Skip ke Konten

Haji, Cinta, dan Wajah Baru Kementerian Agama

Tasrif, SE., M.M (Pranata Humas/ Ajudan Rektor IAIN Parepare)
11 September 2025 oleh
Haji, Cinta, dan Wajah Baru Kementerian Agama
Hamzah Aziz

Keberhasilan Kementerian Agama (Kemenag) menutup penyelenggaraan haji dengan indeks kepuasan “sangat memuaskan” dari jemaah adalah tonggak penting dalam sejarah pelayanan publik berbasis agama di Indonesia. Angka 88,46 yang dirilis oleh Badan Pusat Statistik (BPS) bukan sekadar data statistik, tetapi simbol bahwa negara hadir untuk umat dengan kualitas pelayanan yang semakin baik.

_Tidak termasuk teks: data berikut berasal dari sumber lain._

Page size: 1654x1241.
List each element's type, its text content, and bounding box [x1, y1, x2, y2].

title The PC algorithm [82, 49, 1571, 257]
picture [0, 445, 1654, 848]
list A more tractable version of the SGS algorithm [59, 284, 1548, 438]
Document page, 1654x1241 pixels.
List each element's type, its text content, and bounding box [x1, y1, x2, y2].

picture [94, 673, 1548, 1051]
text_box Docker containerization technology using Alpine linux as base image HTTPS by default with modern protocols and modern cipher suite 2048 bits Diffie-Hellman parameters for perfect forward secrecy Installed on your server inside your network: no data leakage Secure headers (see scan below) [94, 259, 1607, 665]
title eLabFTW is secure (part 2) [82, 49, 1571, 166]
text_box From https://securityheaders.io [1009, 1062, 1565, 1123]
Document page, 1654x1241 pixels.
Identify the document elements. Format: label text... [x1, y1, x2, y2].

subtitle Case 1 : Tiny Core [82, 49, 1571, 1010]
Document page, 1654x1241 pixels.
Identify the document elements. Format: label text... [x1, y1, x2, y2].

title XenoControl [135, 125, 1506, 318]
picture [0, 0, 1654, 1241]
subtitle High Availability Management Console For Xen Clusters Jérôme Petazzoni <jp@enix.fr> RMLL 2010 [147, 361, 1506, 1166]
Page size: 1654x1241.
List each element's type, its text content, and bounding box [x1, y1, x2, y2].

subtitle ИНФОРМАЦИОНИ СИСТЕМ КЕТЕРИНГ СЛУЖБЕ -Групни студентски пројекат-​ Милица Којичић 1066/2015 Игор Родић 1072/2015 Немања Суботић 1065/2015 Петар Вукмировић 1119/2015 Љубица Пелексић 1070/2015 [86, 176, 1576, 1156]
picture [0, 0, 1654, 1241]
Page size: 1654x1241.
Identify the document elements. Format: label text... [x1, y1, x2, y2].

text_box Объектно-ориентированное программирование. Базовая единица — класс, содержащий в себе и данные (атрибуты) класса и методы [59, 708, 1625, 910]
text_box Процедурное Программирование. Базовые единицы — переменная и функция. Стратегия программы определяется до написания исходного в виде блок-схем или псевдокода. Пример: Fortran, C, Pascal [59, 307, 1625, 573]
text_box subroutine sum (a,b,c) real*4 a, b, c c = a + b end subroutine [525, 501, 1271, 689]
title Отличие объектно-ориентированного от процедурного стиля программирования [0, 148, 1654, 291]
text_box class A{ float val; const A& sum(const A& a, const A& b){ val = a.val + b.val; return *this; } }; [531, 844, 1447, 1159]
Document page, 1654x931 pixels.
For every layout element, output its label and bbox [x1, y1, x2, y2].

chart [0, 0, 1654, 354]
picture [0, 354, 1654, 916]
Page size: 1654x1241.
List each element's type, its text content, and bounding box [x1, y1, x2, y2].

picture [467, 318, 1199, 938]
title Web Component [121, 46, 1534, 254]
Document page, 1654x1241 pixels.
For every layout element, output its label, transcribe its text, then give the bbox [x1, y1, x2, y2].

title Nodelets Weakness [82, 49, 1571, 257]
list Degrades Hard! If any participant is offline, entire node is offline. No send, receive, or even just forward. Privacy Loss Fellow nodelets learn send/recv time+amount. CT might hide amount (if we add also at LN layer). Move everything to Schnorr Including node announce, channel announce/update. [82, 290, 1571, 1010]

Selama ini, penyelenggaraan haji kerap dipandang sebagai pekerjaan teknis yang rumit: pengaturan kuota, transportasi, akomodasi, konsumsi, hingga kesehatan. Namun, capaian terbaru ini menunjukkan bahwa Kemenag berhasil menempatkan dimensi manajemen modern, efisiensi, akuntabilitas, dan kepuasan pengguna layanan sejalan dengan dimensi spiritualitas dalam pelayanan. Inilah kombinasi unik yang jarang ditemui di birokrasi: kerja keras teknis yang dipandu oleh semangat pengabdian religius.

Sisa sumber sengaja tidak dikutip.